しかし、そういうことなら話は早い。さっき話したように、女性と触れ合うことに慣れていけばそのうち恐怖心が薄れていって、トラウマを克服できるかもしれない。晶にその気があるというなら、試してみる価値はあるだろう。
まだ顔を真っ赤にしている晶と向かい合い、少しずつ顔を寄せていく。そしてそっと目をつぶれば、「えっ」という彼の戸惑った声が聞こえた。

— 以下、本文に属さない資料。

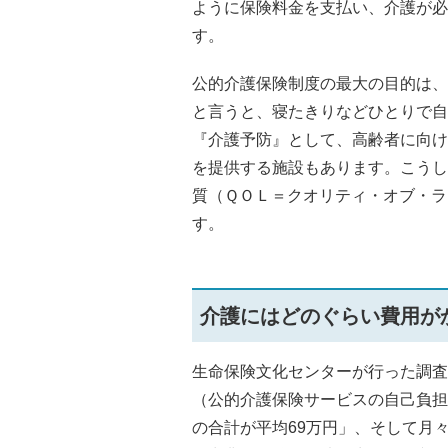
ように保険料金を支払い、介護が必
す。
公的介護保険制度の最大の目的は、
と言うと、寝たきりなどひとりで自
『介護予防』として、高齢者に向け
を提供する施設もあります。こうし
質（ＱＯＬ＝クオリティ・オブ・ラ
す。
介護にはどのぐらい費用が
生命保険文化センターが行った調査
（公的介護保険サービスの自己負担
の合計が平均69万円」、そして月々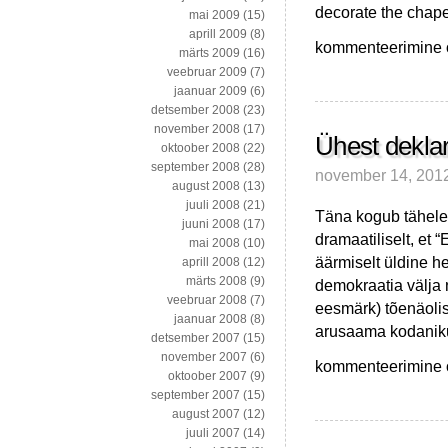
decorate the chape
mai 2009
(15)
aprill 2009
(8)
Wikipedia
kommenteerimine on
märts 2009
(16)
eklektiline
veebruar 2009
(7)
sügavus
jaanuar 2009
(6)
XXX
detsember 2008
(23)
november 2008
(17)
Ühest deklara
oktoober 2008
(22)
september 2008
(28)
november 14, 201
august 2008
(13)
juuli 2008
(21)
Täna kogub tähele
juuni 2008
(17)
dramaatiliselt, et 
mai 2008
(10)
äärmiselt üldine h
aprill 2008
(12)
märts 2008
(9)
demokraatia välja 
veebruar 2008
(7)
eesmärk) tõenäolis
jaanuar 2008
(8)
arusaama kodanikuü
detsember 2007
(15)
november 2007
(6)
Ühest
kommenteerimine on
oktoober 2007
(9)
deklaratiivselt
september 2007
(15)
idealistlikust
august 2007
(12)
hartast
juuli 2007
(14)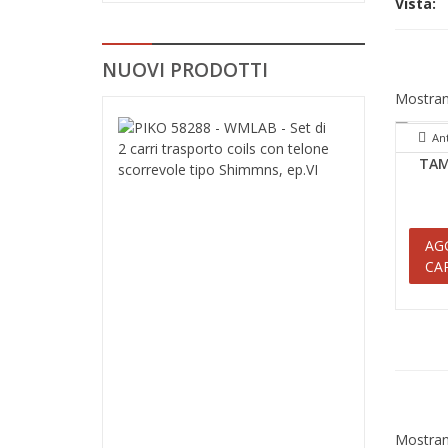
Vista:
NUOVI PRODOTTI
Mostrand
PIKO
An
58288
TAM
-
WMLAB
-
Set
AG
di
CA
2
carri
trasporto
coils
con
telone
scorrevole
tipo
Shimmns,
Mostrand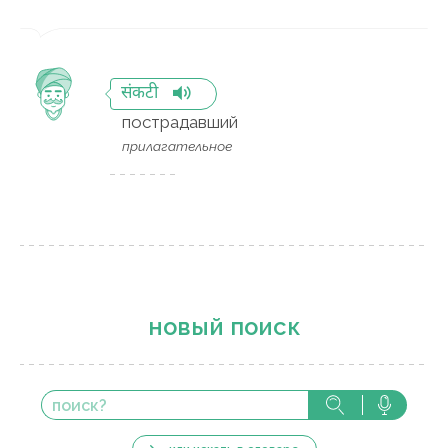
संकटी
пострадавший
прилагательное
новый поиск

それでも目を閉じたままじっとしていると、さすがの晶でもその意図を察したようで、そのうち震える手が両肩に添えられる。そして、少ししたあとにやんわりと唇同士が触れ合った。
「……なんだ。やればできるじゃん」
「う……こ、これくらいなら……」
目を開けると、難しい顔をしながら固まっている晶がいた。そんな彼の手を引いて、綺麗に整えられたベッドの上へと誘う。今日はお互いもうお風呂を済ませたし、あとは寝るだけの状態だし、やり直しセックスをするにはぴったりのタイミングだ。
「そういえば、私たちもう結婚してるんだもんね。これが初夜ってことになるのかな」
「なっ……わ、わざわざそんなふうに言うな! 緊張するだろ!!」
「あ、そう? ごめんごめん」
やっぱり童貞は何かと繊細なようだ。厳密に言うと晶はもう童貞ではないのだが、初夜という言葉を口にしただけで緊張してしまうのだからほぼ童貞ということでいいだろう。現に、酔っ払っていたときのあの一度しか経験していないのだ。

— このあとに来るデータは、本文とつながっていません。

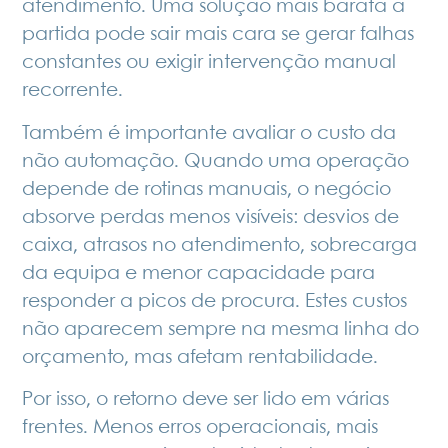
atendimento. Uma solução mais barata à
partida pode sair mais cara se gerar falhas
constantes ou exigir intervenção manual
recorrente.
Também é importante avaliar o custo da
não automação. Quando uma operação
depende de rotinas manuais, o negócio
absorve perdas menos visíveis: desvios de
caixa, atrasos no atendimento, sobrecarga
da equipa e menor capacidade para
responder a picos de procura. Estes custos
não aparecem sempre na mesma linha do
orçamento, mas afetam rentabilidade.
Por isso, o retorno deve ser lido em várias
frentes. Menos erros operacionais, mais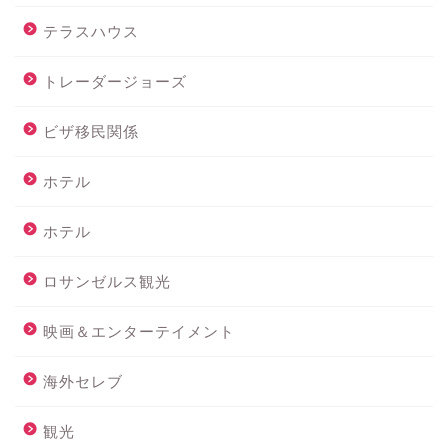
テラスハウス
トレーダージョーズ
ビザ移民関係
ホテル
ホテル
ロサンゼルス観光
映画＆エンターテイメント
海外セレブ
観光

緊張気味の晶と、ベッドの上で座ったまま向かい合う。今度は何もせずとも晶の方からそっと私の肩を抱き、そのまま柔らかいキスを落とした。まだ動きがぎこちないが、前よりはいくらかスムーズだった気がする。
「あ……あの、前みたいに、俺のペースで進めてもいいか? やっぱり急に何かされると、少し……」
「うん、いいよ。怖くなったら途中でやめてもいいし」
その申し出に頷くと、彼はほっとしたように表情を緩めた。やはり私が相手とは言え、強引に体を触られることに抵抗があるようだ。彼のトラウマとなった出来事を思えば、それも当然である。私だってもし晶のような経験をしていたら、異性が怖くてまともに生活ができなくなっていたに違いない。

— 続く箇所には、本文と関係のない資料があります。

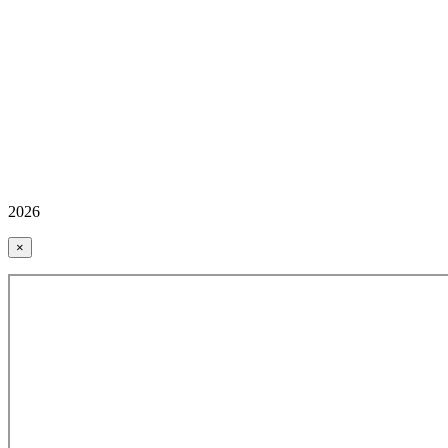
2026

「それで、あの……俺なりに、やり方を調べたんだ。どうすれば、美雨に負担のかからない快適な行為ができるか」
「へっ? 快適……?」
「ああ。前は何もわからなかったし、俺は経験がないから……その、美雨はたいして気持ちよくなかっただろ? それが悔しくて、ネットでいろいろ調べた。だから、今日はそれを実践したい」
まるで仕事中のように真面目な顔で話す晶だが、私は反応に困って目をぱちくりさせるだけだった。思っていた反応と違ったのか、晶は怪訝な様子でじっと私を見る。
「……なんだ、その顔は。素人が下手なことをするな、とでも言いたげだな」
「え? いや、そうじゃないけど。なんだかかんだ言ってたくせに、私とまたセックスするつもりだったんだなーって思っただけ」
あの夜の出来事は、私からしてみれば完全に”一夜の過ち”だった。酔っ払って晶に絡んだところまではいいが、そのあと「童貞をもらってあげよう」なんてとんでもない発言をしてしまったことを思い出すと、いまだに頭を抱えたくなる。
しかし、それがあったからこそ今こうして平穏な生活を送れているのだと思うと、あのときの私は決して間違ってはいなかったとも思うのだ。幼馴染である晶と男女の関係を持ってしまったのは不本意だったにしても、そのあと彼との接し方に戸惑うことはなかった。普通はああいった過ちを犯した後は互いに気まずい思いをするはずだが、前と変わらず気楽に話ができるし、何なら一緒に暮らすことにだってさして抵抗がない。
きっと晶も同じことを考えているのではと思ってはいたが、まさか「次は美雨に負担がかからないようにセックスがしたい」と調べものまでしているとは思わなかった。あの行為が彼にとって嫌な思い出になっていなかったことにはほっとしたが、そこまで乗り気になられると逆に引いてしまう。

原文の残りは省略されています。